Direct recognizability means that competitors are mentioned by name or their products are shown in the comparative advertising, for example. However, indirect recognizability is also sufficient. According to the case law of the ECJ, this is the case if

it is possible to recognize this company or the goods offered by it as those to which the advertising statement specifically refers.

ECJ, judgment of April 19, 2007, Ref.: C-381/05, para. 24

This may be the case, for example, if the own product is a conspicuous imitation (KG Berlin, judgment of August 28, 2012, Ref. 5 U 48/06) or if reference is made to certain properties (BGH, judgment of January 17, 2002, Ref.: I ZR 161/99 – Hormone replacement therapy), which, for example, only a competitor’s product has.

However, it is not sufficient if you have to “think around 10 corners” for the reference or if the competitor is not recognizable in the advertising itself, but only through external circumstances (BGH, judgment of December 6, 2007, file no.: I ZR 169/04 – Imitationswerbung).

Comparative advertising generally permitted under competition law

With the EU directives on comparative advertising, competition law in Germany has undergone a paradigm shift: This is because comparative advertising is now to be classified as something good and desirable in the first place. This not only means that comparative advertising is generally permissible under competition law.

It is much more important that the exceptions in Section 6 para. 2 UWG regarding when comparative advertising is unfair and therefore inadmissible must be interpreted in accordance with the case law of the ECJ in such a way that this is positive for comparative advertising (ECJ ruling of February 8, 2017, case no. C-562/15 – Carrefour Hypermarchés).

A comparison in the advertising is therefore acc. § 6 Abs. 2 UWG is therefore only unfair under competition law if this comparison

  1. does not relate to goods or services for the same need or purpose,
  2. is not objectively related to one or more material, relevant, verifiable and typical characteristics or the price of those goods or services,
  3. leads to a likelihood of confusion in the course of trade between the advertiser and a competitor or between the goods or services offered by them or the signs used by them,
  4. unfairly exploits or impairs the reputation of the trademark used by a competitor,
  5. disparages or denigrates the goods, services, activities or personal or business circumstances of a competitor, or
  6. a product or service is an imitation or replica of a product or service marketed under a protected trademark.

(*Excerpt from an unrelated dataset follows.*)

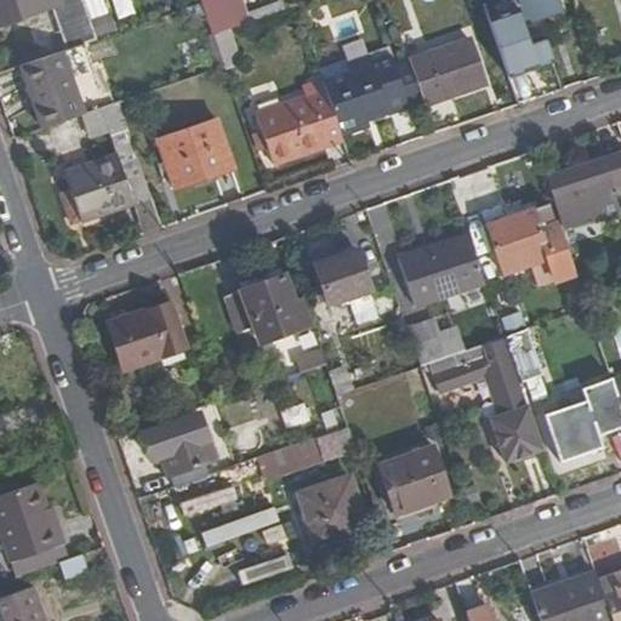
[(51,7),(67,50),(97,39),(83,0),(0,0),(0,21),(1,26),(51,7)]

Advertising must also not be misleading!

Even if comparative advertising is permissible under competition law pursuant to Section 6 UWG, it may still be unfair for other reasons. However, due to full harmonization under European law, this is only the case if the advertising is misleading, Section 5 para. 3 UWG. The other grounds for unfairness under competition law are not applicable to permissible comparative advertising.

Lawful comparative advertising can restrict trademark rights!

This “special status” of permissible comparative advertising in competition law even has an impact on trademark law to some extent. Because the EU legislator only wanted to prohibit comparative advertising if it either violates one of the requirements of Section 6 para. 2 UWG or is misleading, trademark law cannot restrict comparative advertising either (ECJ, judgment of June 16, 2009, ref.: C-487/07 – L’Oréal).